Hanna and her family have been working hard to develop new strategies to serve Ritorno’s customers. Their business has traditionally been only 10% takeout so they will have to make some adjustments.

“We have now created a new take-out menu with meal kits and we’re going to be launching them soon,” she says.

In the meantime, she and her sons have been working in the empty kitchen, cooking up their overstock, which is being donated. Lately they’ve been preparing anywhere from 50-100 meals a week.

There has been a noted increase in people seeking help from food banks and charities during the pandemic and many shut down restaurants have been trying to help out. According to Kimberly Calderbank at Food for Life, donations from food service’s have increased by more than 100% during the “COVID Period.” The organization is now receiving more than 5,000 pounds of produce and dairy each week.


It may be essential for all restaurants to change how they do business. Even as lockdown restrictions ease, pandemic era caution is likely to continue for many months. Customers aren’t expected to be flooding businesses any time soon. Further safety measures and a shift to delivery menus will be needed for a business to remain viable in the food industry.
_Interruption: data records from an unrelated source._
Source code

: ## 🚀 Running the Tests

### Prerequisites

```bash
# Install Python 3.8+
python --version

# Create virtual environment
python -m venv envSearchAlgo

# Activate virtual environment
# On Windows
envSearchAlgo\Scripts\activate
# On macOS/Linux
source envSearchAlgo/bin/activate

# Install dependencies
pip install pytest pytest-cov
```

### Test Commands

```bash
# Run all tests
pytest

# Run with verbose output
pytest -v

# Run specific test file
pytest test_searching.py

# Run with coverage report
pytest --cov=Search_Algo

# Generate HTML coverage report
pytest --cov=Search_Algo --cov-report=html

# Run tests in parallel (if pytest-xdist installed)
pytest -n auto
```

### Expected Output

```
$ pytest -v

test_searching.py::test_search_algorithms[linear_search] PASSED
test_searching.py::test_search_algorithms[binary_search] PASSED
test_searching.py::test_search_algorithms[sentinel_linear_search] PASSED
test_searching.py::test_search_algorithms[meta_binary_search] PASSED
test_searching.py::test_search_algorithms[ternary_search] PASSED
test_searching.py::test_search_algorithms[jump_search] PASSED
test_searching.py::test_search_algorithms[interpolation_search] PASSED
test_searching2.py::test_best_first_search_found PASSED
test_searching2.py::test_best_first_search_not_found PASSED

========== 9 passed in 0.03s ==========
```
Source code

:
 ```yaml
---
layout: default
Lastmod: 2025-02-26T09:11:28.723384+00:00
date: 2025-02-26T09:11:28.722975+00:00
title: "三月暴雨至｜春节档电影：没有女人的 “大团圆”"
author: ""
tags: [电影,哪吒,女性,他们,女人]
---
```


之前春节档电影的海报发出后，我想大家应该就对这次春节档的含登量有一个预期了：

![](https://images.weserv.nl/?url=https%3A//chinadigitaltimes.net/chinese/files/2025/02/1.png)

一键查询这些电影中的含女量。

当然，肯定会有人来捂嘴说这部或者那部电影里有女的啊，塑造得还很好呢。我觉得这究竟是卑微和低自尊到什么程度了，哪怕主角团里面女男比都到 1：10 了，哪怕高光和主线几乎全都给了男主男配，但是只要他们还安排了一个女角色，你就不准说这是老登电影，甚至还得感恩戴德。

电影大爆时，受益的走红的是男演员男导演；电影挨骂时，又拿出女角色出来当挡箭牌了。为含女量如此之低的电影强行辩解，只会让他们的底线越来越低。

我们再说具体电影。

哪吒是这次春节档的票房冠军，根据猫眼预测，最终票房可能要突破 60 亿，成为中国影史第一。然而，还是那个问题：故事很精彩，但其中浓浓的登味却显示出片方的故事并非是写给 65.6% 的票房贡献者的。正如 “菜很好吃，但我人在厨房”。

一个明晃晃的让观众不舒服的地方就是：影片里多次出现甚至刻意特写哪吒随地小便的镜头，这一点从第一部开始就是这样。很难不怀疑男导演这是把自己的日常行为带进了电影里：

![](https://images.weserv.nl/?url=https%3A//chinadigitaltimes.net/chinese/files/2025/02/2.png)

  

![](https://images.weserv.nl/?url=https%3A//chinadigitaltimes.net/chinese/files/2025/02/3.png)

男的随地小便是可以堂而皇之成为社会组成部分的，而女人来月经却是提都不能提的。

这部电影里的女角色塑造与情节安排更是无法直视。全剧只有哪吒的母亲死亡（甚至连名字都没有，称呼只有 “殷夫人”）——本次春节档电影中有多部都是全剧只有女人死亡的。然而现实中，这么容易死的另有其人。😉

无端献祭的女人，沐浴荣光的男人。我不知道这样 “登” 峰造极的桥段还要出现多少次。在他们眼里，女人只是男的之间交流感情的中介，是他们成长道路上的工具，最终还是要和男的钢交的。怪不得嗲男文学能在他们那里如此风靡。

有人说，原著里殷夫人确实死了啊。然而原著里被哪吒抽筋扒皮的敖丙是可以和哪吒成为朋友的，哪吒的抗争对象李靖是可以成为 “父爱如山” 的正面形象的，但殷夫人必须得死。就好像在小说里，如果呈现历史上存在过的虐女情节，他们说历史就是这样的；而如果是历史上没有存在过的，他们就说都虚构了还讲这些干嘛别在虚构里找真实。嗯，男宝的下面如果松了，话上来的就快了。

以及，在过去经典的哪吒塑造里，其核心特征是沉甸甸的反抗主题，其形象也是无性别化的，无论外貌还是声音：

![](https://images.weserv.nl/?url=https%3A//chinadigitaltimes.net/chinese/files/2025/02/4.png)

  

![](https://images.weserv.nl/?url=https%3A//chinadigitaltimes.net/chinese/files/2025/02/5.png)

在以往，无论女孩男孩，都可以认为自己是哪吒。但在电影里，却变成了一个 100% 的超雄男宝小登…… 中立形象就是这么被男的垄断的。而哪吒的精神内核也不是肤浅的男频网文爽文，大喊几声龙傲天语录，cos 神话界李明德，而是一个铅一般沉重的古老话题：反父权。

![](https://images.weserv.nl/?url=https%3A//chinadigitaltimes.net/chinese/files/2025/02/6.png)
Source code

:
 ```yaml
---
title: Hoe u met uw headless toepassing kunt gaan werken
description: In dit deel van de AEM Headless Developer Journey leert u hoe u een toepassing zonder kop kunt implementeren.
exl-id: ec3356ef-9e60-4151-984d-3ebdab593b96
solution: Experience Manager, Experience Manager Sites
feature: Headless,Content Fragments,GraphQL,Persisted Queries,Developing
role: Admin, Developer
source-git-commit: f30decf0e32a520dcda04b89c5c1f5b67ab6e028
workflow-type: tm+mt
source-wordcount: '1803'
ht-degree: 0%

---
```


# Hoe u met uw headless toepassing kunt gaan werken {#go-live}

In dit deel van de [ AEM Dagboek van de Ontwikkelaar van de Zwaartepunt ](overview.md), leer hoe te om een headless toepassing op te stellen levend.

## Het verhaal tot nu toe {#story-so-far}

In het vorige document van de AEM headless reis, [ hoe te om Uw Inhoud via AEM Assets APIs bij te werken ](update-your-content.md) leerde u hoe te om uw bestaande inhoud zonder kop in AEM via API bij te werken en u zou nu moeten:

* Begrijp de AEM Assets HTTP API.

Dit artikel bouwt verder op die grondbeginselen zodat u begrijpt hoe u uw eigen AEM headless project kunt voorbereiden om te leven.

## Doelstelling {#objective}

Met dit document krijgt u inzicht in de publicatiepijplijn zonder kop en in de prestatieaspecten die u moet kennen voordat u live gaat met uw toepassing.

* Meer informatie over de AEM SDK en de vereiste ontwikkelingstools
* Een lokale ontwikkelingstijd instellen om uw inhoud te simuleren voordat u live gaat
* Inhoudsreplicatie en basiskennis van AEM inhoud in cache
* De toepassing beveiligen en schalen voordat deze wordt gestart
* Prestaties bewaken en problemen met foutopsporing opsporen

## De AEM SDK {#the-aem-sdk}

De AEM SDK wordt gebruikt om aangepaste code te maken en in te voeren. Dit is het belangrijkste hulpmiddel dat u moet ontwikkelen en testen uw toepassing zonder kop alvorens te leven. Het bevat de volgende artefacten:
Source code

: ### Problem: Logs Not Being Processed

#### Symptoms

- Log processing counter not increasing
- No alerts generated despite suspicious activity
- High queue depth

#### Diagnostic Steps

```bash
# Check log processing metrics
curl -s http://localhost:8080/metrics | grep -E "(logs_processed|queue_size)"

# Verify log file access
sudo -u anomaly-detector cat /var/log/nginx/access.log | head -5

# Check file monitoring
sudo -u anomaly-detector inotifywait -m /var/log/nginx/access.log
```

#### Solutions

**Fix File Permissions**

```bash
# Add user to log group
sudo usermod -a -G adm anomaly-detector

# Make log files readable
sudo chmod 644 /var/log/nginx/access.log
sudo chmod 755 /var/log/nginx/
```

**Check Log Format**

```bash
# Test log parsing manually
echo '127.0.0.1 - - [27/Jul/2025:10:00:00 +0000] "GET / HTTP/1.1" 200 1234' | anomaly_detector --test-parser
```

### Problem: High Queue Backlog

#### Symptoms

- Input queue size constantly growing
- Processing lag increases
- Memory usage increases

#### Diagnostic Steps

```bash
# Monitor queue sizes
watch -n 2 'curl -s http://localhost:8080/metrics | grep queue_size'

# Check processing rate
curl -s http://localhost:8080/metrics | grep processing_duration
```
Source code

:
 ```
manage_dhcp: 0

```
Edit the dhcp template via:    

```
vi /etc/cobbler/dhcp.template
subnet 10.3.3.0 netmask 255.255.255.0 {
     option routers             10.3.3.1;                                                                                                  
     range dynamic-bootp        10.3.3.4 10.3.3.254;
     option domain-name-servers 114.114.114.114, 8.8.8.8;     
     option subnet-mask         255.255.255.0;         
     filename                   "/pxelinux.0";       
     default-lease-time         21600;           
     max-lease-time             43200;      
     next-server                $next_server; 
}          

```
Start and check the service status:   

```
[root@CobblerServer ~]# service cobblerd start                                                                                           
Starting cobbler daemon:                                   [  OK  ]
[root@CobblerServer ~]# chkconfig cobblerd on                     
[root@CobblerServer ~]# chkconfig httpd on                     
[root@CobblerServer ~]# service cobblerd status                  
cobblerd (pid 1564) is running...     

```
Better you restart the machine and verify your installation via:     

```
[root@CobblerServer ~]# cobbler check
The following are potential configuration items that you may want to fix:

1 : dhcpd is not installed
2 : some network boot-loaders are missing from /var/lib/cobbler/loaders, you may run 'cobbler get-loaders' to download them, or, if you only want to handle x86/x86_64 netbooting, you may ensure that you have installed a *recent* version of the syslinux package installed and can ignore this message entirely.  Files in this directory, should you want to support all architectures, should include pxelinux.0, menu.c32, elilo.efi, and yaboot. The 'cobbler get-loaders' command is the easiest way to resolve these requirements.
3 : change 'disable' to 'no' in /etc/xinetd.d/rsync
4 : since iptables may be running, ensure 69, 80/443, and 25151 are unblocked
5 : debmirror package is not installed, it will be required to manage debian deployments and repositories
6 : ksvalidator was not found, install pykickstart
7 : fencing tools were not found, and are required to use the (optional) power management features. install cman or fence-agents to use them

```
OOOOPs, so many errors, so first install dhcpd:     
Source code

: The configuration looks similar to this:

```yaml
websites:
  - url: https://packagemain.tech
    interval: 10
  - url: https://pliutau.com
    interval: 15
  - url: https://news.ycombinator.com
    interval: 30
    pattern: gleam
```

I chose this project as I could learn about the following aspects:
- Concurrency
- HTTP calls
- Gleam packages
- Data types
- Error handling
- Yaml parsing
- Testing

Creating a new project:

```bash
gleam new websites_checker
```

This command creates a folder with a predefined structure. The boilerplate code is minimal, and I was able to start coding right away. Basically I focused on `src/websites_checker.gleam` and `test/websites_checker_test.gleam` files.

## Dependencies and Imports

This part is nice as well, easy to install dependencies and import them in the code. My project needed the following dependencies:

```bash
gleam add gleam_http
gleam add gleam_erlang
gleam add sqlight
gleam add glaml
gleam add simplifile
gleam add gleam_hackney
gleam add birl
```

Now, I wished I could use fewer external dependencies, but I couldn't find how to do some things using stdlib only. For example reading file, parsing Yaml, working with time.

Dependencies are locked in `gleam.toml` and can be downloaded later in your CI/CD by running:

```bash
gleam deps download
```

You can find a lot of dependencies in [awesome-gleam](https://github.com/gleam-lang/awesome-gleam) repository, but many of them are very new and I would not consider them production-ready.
During the pandemic, delivery rates are up significantly. Food places that serve things like pizza and contractors like SkipTheDishes and Uber Eats are seeing a boom in orders. That being said, this increase hasn’t been enough to make up for the drops in employment or business.

When you think about the 2008-2009 recession we had, it took three years for restaurants to get back. Three years.

“We know this is going to be a long slog,” says Hanna. “When you think about the 2008-2009 recession we had, it took three years for restaurants to get back. Three years.”

More than a place to eat

In her opinion, delivery options for high quality restaurants can only go so far. If restaurants are serving Oakville like this, there will always be something missing.

“One thing I want to really emphasize, a restaurant is not just about feeding you, they are a place where people come to make their memories. People get engaged, they announce they’re having a baby. They celebrate, they mourn.”

restaurant industry Oakville

“Restaurants are a place where people come to make their memories” – Julia Hanna

One reason for optimism, in Hanna’s opinion, is the people of Oakville’s love for their restaurants. “We live in a robust community that has always supported its small businesses,” she says.

“Everyone’s keenly aware that if we are going to be optimistic, if we are going to rally, we will survive and thrive after this. But we will feel a lot of pain too.”


The Town of Oakville’s Economic Task Force is pursuing different methods to help the business community. The online app distantly.ca allows people to support small businesses through crowd funding and online donations.